Set down all of the data that follows word for word, without the images.
#### EXERCISE DATA ####
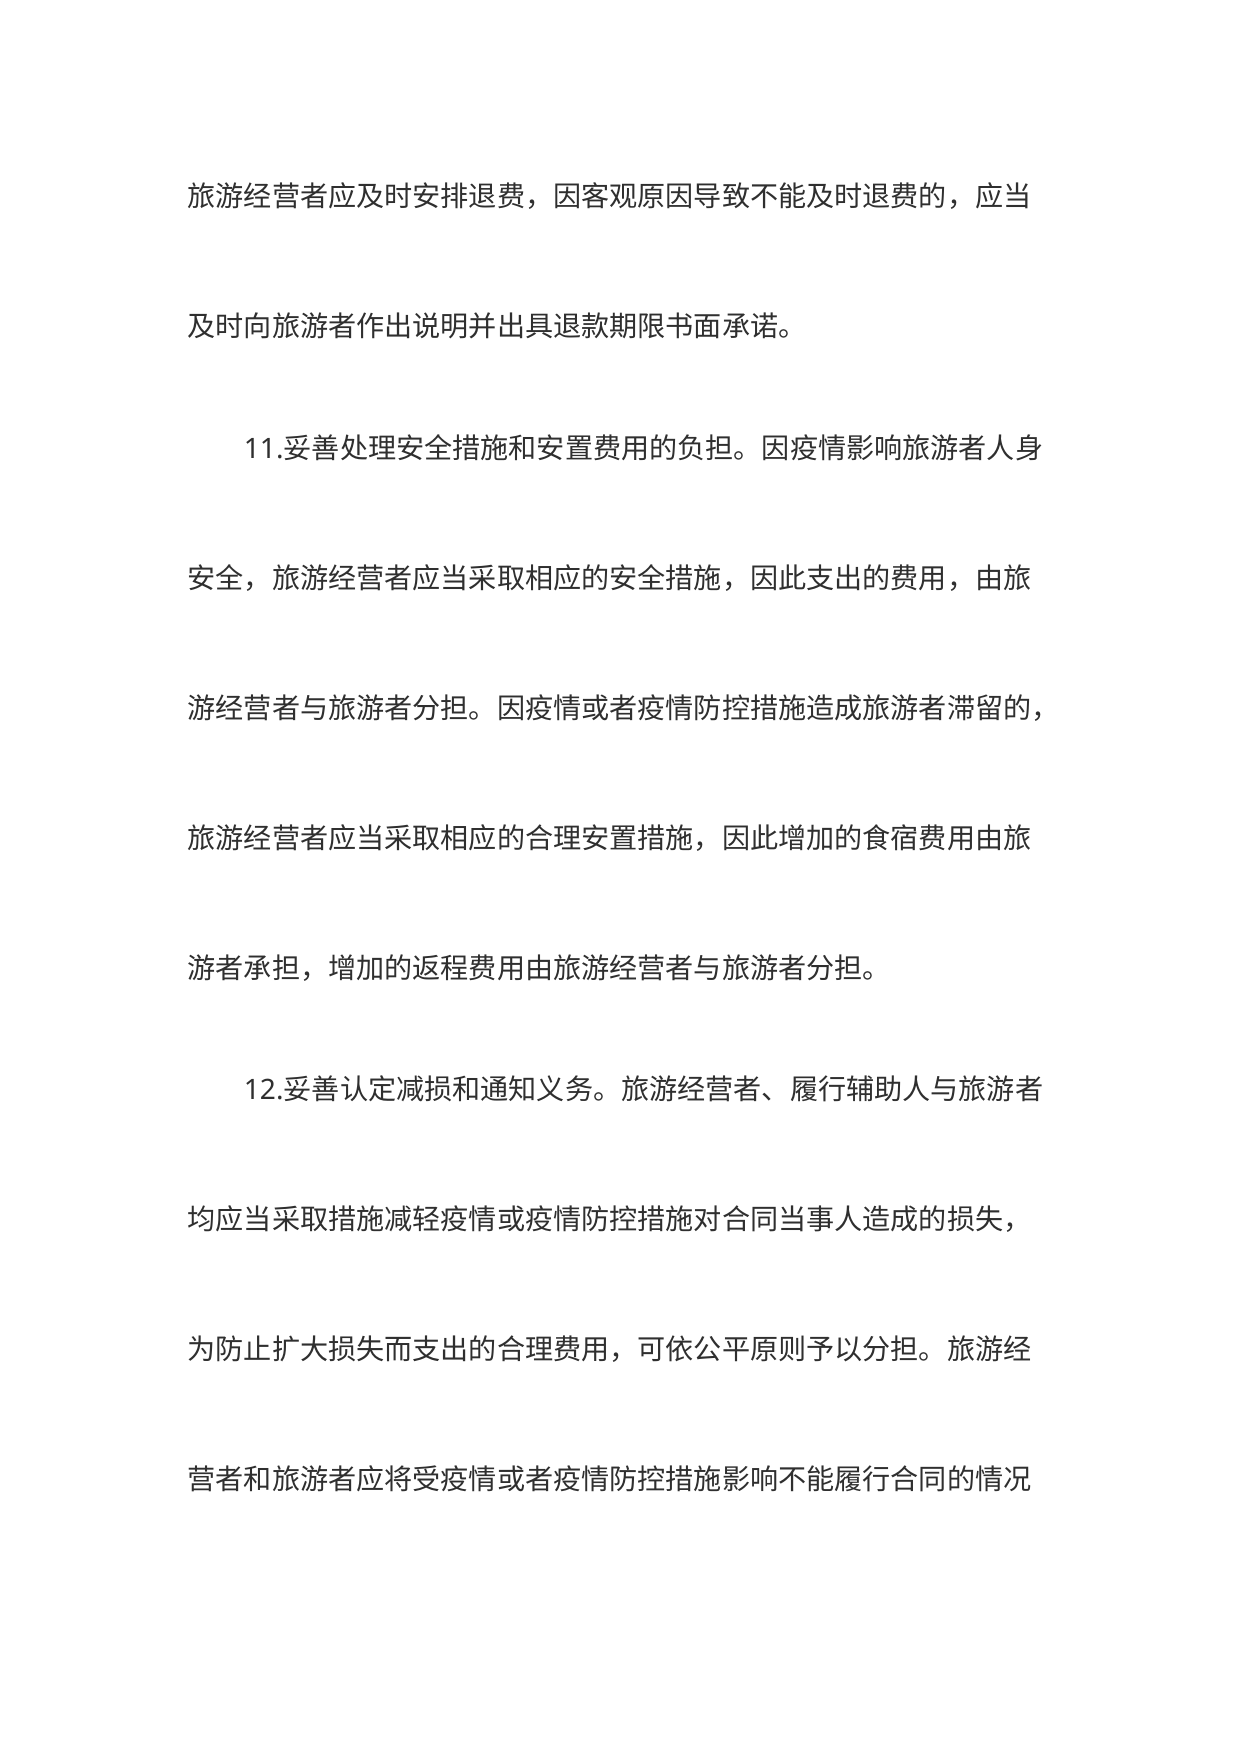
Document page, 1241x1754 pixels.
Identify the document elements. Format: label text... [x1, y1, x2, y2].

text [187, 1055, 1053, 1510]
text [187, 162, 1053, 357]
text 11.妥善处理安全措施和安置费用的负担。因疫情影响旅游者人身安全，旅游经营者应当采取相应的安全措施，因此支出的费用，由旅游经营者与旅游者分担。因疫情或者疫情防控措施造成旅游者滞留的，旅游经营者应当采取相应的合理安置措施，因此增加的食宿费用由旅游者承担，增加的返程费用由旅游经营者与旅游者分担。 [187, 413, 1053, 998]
####
### ANSWER SPACE
Document page, 1241x1754 pixels.
Identify the document elements. Format: label text... [x1, y1, x2, y2].

text [187, 1055, 1053, 1510]
text [187, 162, 1053, 357]
text 11.妥善处理安全措施和安置费用的负担。因疫情影响旅游者人身安全，旅游经营者应当采取相应的安全措施，因此支出的费用，由旅游经营者与旅游者分担。因疫情或者疫情防控措施造成旅游者滞留的，旅游经营者应当采取相应的合理安置措施，因此增加的食宿费用由旅游者承担，增加的返程费用由旅游经营者与旅游者分担。 [187, 413, 1053, 998]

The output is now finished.